Bishop Bambera urges prayers for peace after attack on Coptic Christians
By Catholic News Service"I especially ask Catholics to renew their support, love and prayers for our Coptic brethren who are enduring martyrdom for the sake of Christ," said Bishop Joseph C. Bambera of the Diocese of Scranton, Pennsylvania, chairman of the U.S. bishops' Committee for Ecumenical and Interreligious Affairs.
In his Dec. 29 statement, the bishop also prayed for those who had been injured and killed.
A Dec. 31 Associated Press report said witnesses at the scene of the attack credited local residents and worshippers for keeping the death toll down. The men and women closed an iron gate, preventing the assailant from going inside the church. Others pelted him with rocks as he fled the area by foot because someone hid his motorcycle. One resident is said to have pounced on the gunman while he was reloading his automatic weapon.
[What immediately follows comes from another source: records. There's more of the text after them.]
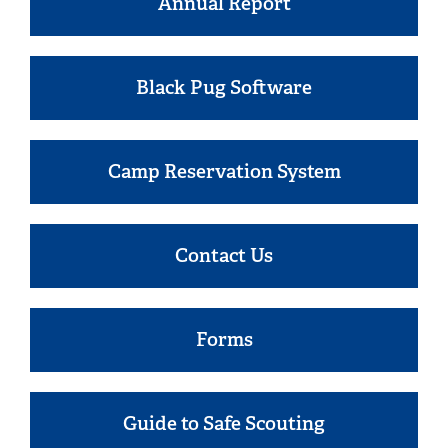
Annual Report
Black Pug Software
Camp Reservation System
Contact Us
Forms
Guide to Safe Scouting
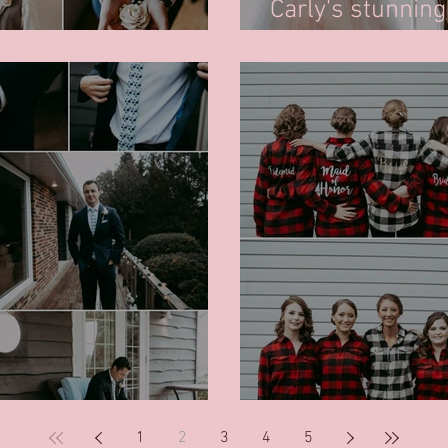
Carly's stunnin
dy for his wedding day
Kenneth Cole
 - Dinosaur tie!
Ladies getting 
1
2
3
4
5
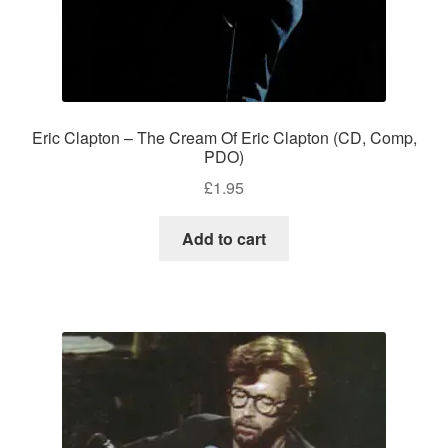
Eric Clapton – The Cream Of Eric Clapton (CD, Comp,
PDO)
£
1.95
Add to cart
The attack began just as Mass ended at the Mar Mina church in the southern Cairo suburb of Helwan. Some people took shelter in an adjacent stationery store.
Initial reports said there was more than one gunman, but updated reports confirmed it was one assailant who was shot and wounded by a police officer.
The attack was claimed by the Islamic State group, which has specifically targeted Egypt's Coptic Christian minority since December 2016 with a series of church bombings that have killed more than 100 people and wounded many more.
Bishop Bambera's statement noted there have been more than 2,000 attacks on Coptic Christians by extremists in the past three years.
He recounted recent attacks this year, including the Dec. 22 attack on a church south of Cairo that wounded three people and destroyed the church's interior. In May, masked militants opened fired on a bus packed with Coptic Christians, including children on their way to the monastery of St. Samuel the Confessor in Maghagha, killing 28 and wounding 22.
The bishop also noted the Palm Sunday attack when suicide bombers struck churches in Alexandria and Tanta, killing 43 people and injuring dozens.
"These attacks represent only some of the many attacks that have occurred over the past several years, targeting faithful of the Coptic Orthodox Church, who account for almost 10 percent of Egypt's population," the bishop said.
"In the course of such rampant attacks, Muslims have also been targeted, as well as police, military and members of the news media," he noted, adding that recent attacks "represent countless numbers of ongoing acts of violence that continue to burden the Egyptian nation."